Los dos soldados y el ladrón
Fábulas de Esopo
Un día, mientras el sol brillaba alto en el cielo, dos soldados llamados Carlos y Miguel marchaban por un sendero polvoriento. Llevaban sus escudos y sus espadas, y charlaban animadamente sobre las tartas de manzana que comerían al llegar al próximo pueblo.
De repente, ¡zas!, un ladrón con cara de pocos amigos saltó de entre unos matorrales. Era grande y llevaba un garrote enorme.
Miguel, que siempre presumía de ser el más veloz, ¡salió corriendo como un rayo! No paró hasta esconderse detrás de una roca enorme, donde temblaba como un flan, espiando con un solo ojo.
Carlos, en cambio, aunque su corazón latía un poquito más rápido, se plantó firme. Agarró con fuerza su escudo y su espada, listo para lo que viniera.
El ladrón se abalanzó sobre Carlos, pero Carlos fue muy hábil. Después de un corto pero ruidoso choque de metales, ¡clin, clan!, el ladrón vio que Carlos no era un rival fácil y prefirió huir para no salir lastimado, perdiéndose de nuevo entre los árboles.
Apenas desapareció el ladrón, Miguel salió de detrás de la roca, sacudiéndose el polvo. Se acercó a Carlos, muy orgulloso, y dijo: "¡Vaya, vaya! ¡Qué bien que llegué justo a tiempo para ahuyentarlo con mis gritos! ¿Verdad que se asustó cuando me oyó?"

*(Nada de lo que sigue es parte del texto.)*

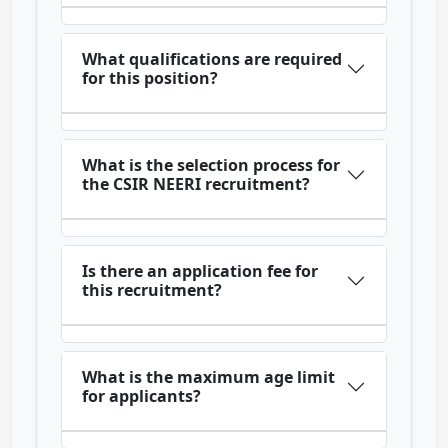
What qualifications are required
for this position?
What is the selection process for
the CSIR NEERI recruitment?
Is there an application fee for
this recruitment?
What is the maximum age limit
for applicants?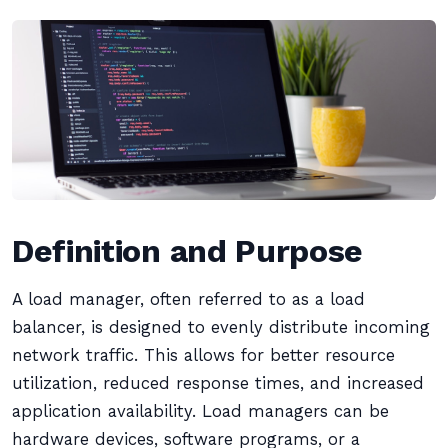
Definition and Purpose
A load manager, often referred to as a load
balancer, is designed to evenly distribute incoming
network traffic. This allows for better resource
utilization, reduced response times, and increased
application availability. Load managers can be
hardware devices, software programs, or a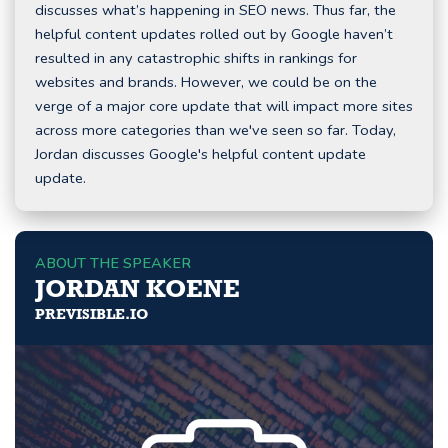
discusses what’s happening in SEO news. Thus far, the
helpful content updates rolled out by Google haven’t
resulted in any catastrophic shifts in rankings for
websites and brands. However, we could be on the
verge of a major core update that will impact more sites
across more categories than we've seen so far. Today,
Jordan discusses Google's helpful content update
update.
ABOUT THE SPEAKER
JORDAN KOENE
PREVISIBLE.IO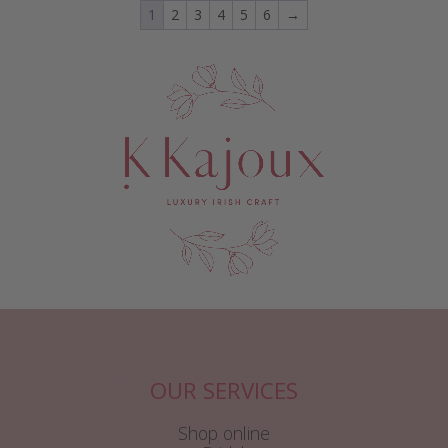
1
2
3
4
5
6
→
OUR SERVICES
Shop online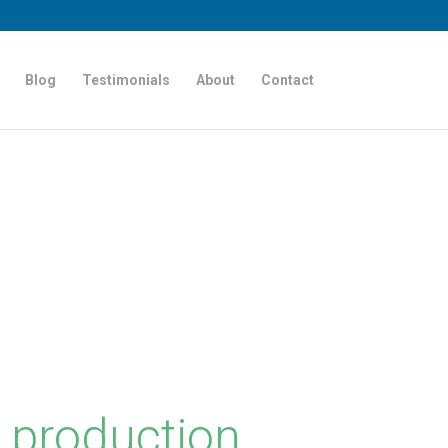
Blog
Testimonials
About
Contact
 production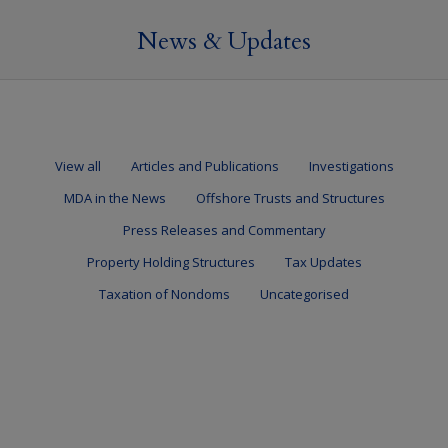
News & Updates
View all
Articles and Publications
Investigations
MDA in the News
Offshore Trusts and Structures
Press Releases and Commentary
Property Holding Structures
Tax Updates
Taxation of Nondoms
Uncategorised
HMRC target non-resident corporate landlords
13 September 2023
Uncategorised
By
Mark Davies & Associates
HMRC target non-resident corporate landlords… HMRC have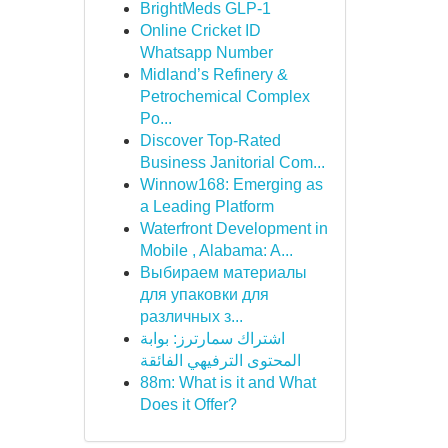
BrightMeds GLP-1
Online Cricket ID
Whatsapp Number
Midland’s Refinery &
Petrochemical Complex
Po...
Discover Top-Rated
Business Janitorial Com...
Winnow168: Emerging as
a Leading Platform
Waterfront Development in
Mobile , Alabama: A...
Выбираем материалы
для упаковки для
различных з...
اشتراك سمارترز: بوابة
المحتوى الترفيهي الفائقة
88m: What is it and What
Does it Offer?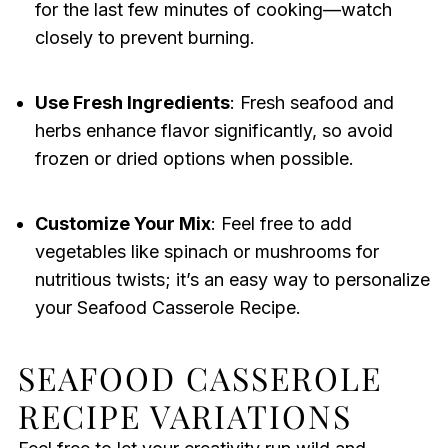
for the last few minutes of cooking—watch
closely to prevent burning.
Use Fresh Ingredients
: Fresh seafood and
herbs enhance flavor significantly, so avoid
frozen or dried options when possible.
Customize Your Mix
: Feel free to add
vegetables like spinach or mushrooms for
nutritious twists; it’s an easy way to personalize
your Seafood Casserole Recipe.
SEAFOOD CASSEROLE
RECIPE VARIATIONS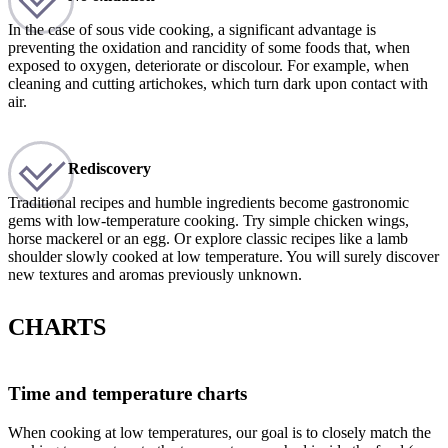
In the case of sous vide cooking, a significant advantage is
preventing the oxidation and rancidity of some foods that, when
exposed to oxygen, deteriorate or discolour. For example, when
cleaning and cutting artichokes, which turn dark upon contact with
air.
Rediscovery
Traditional recipes and humble ingredients become gastronomic
gems with low-temperature cooking. Try simple chicken wings,
horse mackerel or an egg. Or explore classic recipes like a lamb
shoulder slowly cooked at low temperature. You will surely discover
new textures and aromas previously unknown.
CHARTS
Time and temperature charts
When cooking at low temperatures, our goal is to closely match the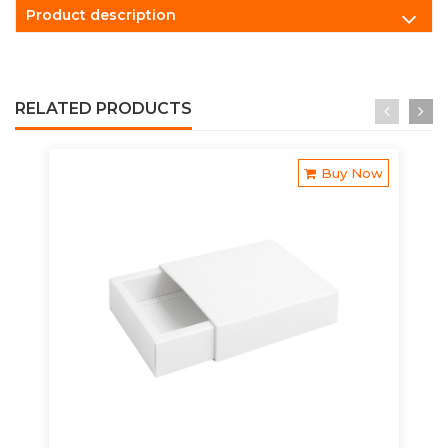
Product description
RELATED PRODUCTS
Buy Now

Carlos lo miró, secándose el sudor de la frente, y respondió con calma: "Amigo Miguel, tus gritos desde lejos fueron... interesantes. Pero la próxima vez, me gustaría más que tu espada estuviera a mi lado luchando, y no tus pies corriendo tan lejos. Es fácil ser valiente cuando el peligro ya pasó."
Miguel se quedó callado, un poco rojo de la vergüenza, y entendió que las palabras valientes no sirven de mucho si no van acompañadas de acciones valientes.